Thunder rumbles, then a moment later clouds gather, and it begins to rain. Warriors squawks, and the three of them run to shelter while the dog barks at the sky and runs in excited circles.
“No way,” Wind says, eyes wide as he stares up at the sky, then back at Time with a growing grin. “No way.”
Time just smiles.
Wind gives him a mischievous glance. “You know, I have magic that lets me harness the power of storms! Being able to summon one on demand? We can be unstoppable!”
Time ruffles his hair. “You’re already unstoppable. But I can teach it to you, if you like.”
“Yes! Tell me everything!” Wind reaches an arm out of their shelter, as though he can’t believe the rain is real, laughing wildly. “Where did you learn it?”
The smile fades from Time’s face. “…Oh, here and there.”
How to explain a song that has no origin?
It’s a paradox. Just like him. Beautifully contained, going around and around and around forever.
…………………
It starts to be that Time sometimes can’t even bear to sit through the farewells – not when he knows he’ll see them all again in minutes. Those times he simply walks through the portal while everyone is still talking. It’s a breach in his personal philosophy, and the guilt nearly crushes him afterwards, but in the moment he finds his feet moving regardless.

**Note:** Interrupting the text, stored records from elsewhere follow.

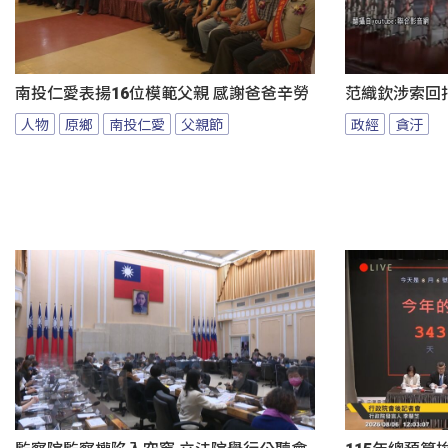
南投仁愛表揚16位模範父親 感謝爸爸辛勞
范織欽涉索回扣
人物
原鄉
南投仁愛
父親節
政經
貪汙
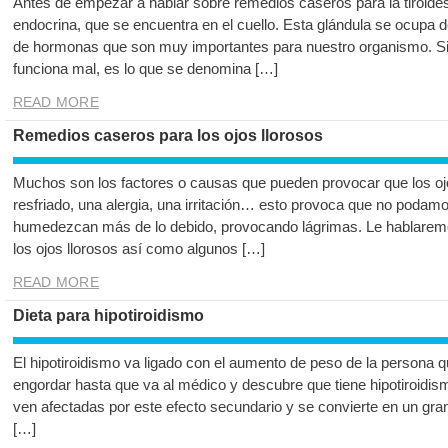
Antes de empezar a hablar sobre remedios caseros para la tiroide
endocrina, que se encuentra en el cuello. Esta glándula se ocupa de
de hormonas que son muy importantes para nuestro organismo. S
funciona mal, es lo que se denomina […]
READ MORE
Remedios caseros para los ojos llorosos
Muchos son los factores o causas que pueden provocar que los ojos
resfriado, una alergia, una irritación… esto provoca que no podamo
humedezcan más de lo debido, provocando lágrimas. Le hablarem
los ojos llorosos así como algunos […]
READ MORE
Dieta para hipotiroidismo
El hipotiroidismo va ligado con el aumento de peso de la persona q
engordar hasta que va al médico y descubre que tiene hipotiroid
ven afectadas por este efecto secundario y se convierte en un gran
[…]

Other times, in the silence of a watch held too many times, he contemplates darker ideas, even as he curses the Goddess, or whichever of her incarnations is responsible for trapping him in this mad cycle. Those nights he hums the Song of Storms under his breath until tears run down his face at the futility of it all.
Even so, Time simply can’t give up. It’s against his very nature. The Hero’s Spirit is known for determination, for endless courage in the face of adversity. For enduring when no others could, for rising up to fight when all others would falter.
Compared to Termina, it’s not even that bad. He has good company, good food, and weeks and days and months where he can sleep regularly, where the only imminent threats he needs to worry about are battles he already knows how to win. It’s not looming overhead, not pressing down on him to the point where every hour, every minute counts. He’s not constantly faced with the despair that no matter what he tries, he can never arrive in time to save Mikau, not faced with the constant fear that a single misstep will not end merely his life but all life. If he falls in this mad cycle the Goddess has trapped him in, he’s comfortably certain that the others will still manage without him. Perhaps with losses, perhaps with struggles, but after endless cycles, he’s taken their measure, and they are all worthy.
They’re his family, as much as Malon and Talon have become, and he loves them all. Enough to endure.
It wears him down, though, as surely as a river smooths a rock over decades.